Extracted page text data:
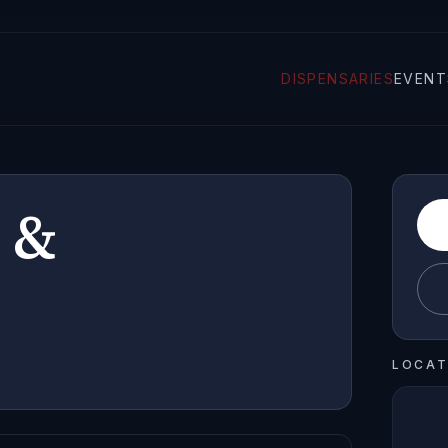
DISPENSARIES
EVENT
 &
LOCAT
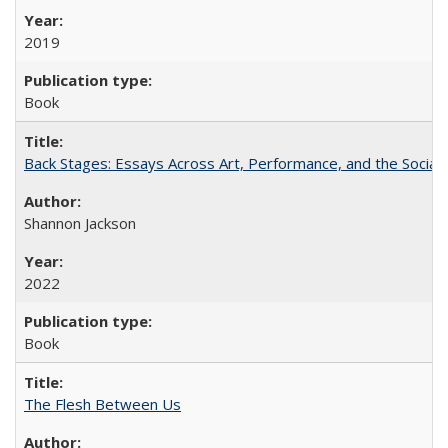
2019
Book
Back Stages: Essays Across Art, Performance, and the Social
Shannon Jackson
2022
Book
The Flesh Between Us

_TASK INSTRUCTIONS_. Every record above must be repeated exactly, with the pictures dropped.

_ANSWER BOX_.
DISPENSARIES
EVENT
 &
LOCAT
2019
Book
Back Stages: Essays Across Art, Performance, and the Social
Shannon Jackson
2022
Book
The Flesh Between Us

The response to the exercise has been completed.